A grande desvantagem, é, bem, caso você não ache o pacote que busca nos confiáveis, é difícil navegar no mar de overlays de usuários “comuns” do Gentoo até achar o que você quer – quase sempre compensa mais você fazer seu próprio.
Ebuilds
O ebuild é o equivalente Gentoo do PKGBUILD do Arch.
O ebuild
do Gentoo é bem mais complexo. Além de compreender as instruções de compilação do site oficial e saber o básico da linha de comando do Linux, é também necessário conhecimentos bem específicos de ebuild
s, como classes (git-r3
, meson
, etc.), comandos específicos do mesmo (emake
, eninja
, dodir
, insinto
, etc.), as diferenças entre EAPIs (versões do formato ebuild
)… Me pareceu um processo bem menos direto que os equivalentes em outras distribuições.
Portage
Deixei para falar do Portage por último porque ele é um programa bastante competente, e é graças a ele que o Gentoo é surpreendentemente fácil de usar para o tanto de portas de customização que ele abre. Os destaques dele, para mim:
- A resolução de dependências dele leva em conta as USE flags que você escolheu, e alerta caso sejam necessárias mudanças. Há até parâmetros como o
autounmask-write
para fazer essas mudanças automaticamente. Nenhuma compilação aqui falhou por falta de dependências com ele. - Facilita bastante a aplicação de patches (aqui mesmo, apliquei uma correção de bug em um programa com esse recurso, sem nem precisar tocar no ebuild).
- A possibilidade de mascarar pacotes e garantir que eles nunca vão ser instalados (preferindo uma alternativa em um overlay, por exemplo), semelhante aos “tabus” do Zypper.
Conclusões
Gentoo definitivamente não é para todo mundo. Eu ecoo as palavras do RuKsu no final dele, exige paciência, vontade de aprender, estudar, treinar e, especialmente no começo, um pouco de tempo livre. Talvez os benefícios nem sejam aparentes ou relevantes, dependendo do seu uso.
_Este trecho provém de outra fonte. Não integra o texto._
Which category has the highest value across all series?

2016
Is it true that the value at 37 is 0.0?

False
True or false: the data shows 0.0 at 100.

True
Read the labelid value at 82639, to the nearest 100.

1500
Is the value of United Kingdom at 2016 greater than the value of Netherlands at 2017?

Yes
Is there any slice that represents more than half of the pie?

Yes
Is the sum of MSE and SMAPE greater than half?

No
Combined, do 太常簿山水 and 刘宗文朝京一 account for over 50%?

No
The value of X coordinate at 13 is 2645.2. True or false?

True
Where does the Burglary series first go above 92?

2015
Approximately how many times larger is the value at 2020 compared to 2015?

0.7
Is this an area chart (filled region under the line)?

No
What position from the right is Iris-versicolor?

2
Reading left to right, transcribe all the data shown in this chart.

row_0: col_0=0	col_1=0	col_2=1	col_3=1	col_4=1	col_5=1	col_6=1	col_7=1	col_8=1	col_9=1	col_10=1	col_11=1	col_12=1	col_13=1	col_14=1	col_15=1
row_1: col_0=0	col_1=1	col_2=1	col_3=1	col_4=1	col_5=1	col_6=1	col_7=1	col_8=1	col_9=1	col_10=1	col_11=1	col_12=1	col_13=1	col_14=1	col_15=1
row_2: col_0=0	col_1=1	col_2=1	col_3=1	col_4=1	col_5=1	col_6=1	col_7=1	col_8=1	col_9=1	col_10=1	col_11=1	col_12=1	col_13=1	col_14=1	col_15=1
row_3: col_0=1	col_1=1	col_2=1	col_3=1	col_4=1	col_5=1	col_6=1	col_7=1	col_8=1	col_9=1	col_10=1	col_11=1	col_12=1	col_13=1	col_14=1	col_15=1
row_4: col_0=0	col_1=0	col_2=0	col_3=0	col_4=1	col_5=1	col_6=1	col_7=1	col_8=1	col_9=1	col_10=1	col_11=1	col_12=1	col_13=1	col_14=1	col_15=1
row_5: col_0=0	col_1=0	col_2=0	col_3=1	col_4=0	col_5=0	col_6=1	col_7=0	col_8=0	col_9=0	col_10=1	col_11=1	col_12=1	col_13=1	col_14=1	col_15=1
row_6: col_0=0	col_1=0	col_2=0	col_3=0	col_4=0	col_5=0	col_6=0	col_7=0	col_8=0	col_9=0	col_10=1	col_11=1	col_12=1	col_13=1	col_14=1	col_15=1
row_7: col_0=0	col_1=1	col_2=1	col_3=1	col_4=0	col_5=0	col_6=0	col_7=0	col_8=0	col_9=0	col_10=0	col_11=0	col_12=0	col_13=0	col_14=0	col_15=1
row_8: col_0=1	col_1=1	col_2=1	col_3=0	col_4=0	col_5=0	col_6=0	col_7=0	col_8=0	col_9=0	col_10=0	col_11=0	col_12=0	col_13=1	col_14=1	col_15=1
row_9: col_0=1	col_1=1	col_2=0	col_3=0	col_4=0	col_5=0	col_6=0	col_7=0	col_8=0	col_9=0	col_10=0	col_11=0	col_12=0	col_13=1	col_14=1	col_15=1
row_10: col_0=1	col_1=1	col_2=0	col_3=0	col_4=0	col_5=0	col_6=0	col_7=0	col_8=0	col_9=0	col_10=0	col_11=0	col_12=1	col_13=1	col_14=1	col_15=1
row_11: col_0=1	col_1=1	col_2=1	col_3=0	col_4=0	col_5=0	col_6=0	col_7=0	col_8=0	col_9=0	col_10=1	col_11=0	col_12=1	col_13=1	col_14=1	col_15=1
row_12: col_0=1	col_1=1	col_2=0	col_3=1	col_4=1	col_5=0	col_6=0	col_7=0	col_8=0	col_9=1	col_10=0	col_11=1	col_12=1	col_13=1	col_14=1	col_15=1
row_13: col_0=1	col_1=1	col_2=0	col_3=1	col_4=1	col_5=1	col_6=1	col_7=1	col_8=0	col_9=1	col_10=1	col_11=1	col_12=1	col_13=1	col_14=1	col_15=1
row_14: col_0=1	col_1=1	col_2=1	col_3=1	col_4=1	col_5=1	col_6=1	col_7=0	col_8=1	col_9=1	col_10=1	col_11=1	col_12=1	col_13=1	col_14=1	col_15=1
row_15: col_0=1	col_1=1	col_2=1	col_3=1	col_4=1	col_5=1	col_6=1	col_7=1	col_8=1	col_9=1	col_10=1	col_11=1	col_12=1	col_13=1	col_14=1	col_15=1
Montando o meu Gentoo, entendi porque é chamado de meta-distribuição: dá para chegar a muitos resultados diferentes com ele, e duvido que as instalações de Gentoo de mim, do RuKsu e do Deleterium sejam iguais uma as outras, tanto “em cima” quanto “embaixo” do capô. Deixando o Python e o Bash quietos para o Portage funcionar, praticamente todo o resto é jogo limpo, e o gerenciador de pacotes faz o possível para isso ser conveniente. Para quem valoriza escolha e experimentação, o Gentoo é bom playground.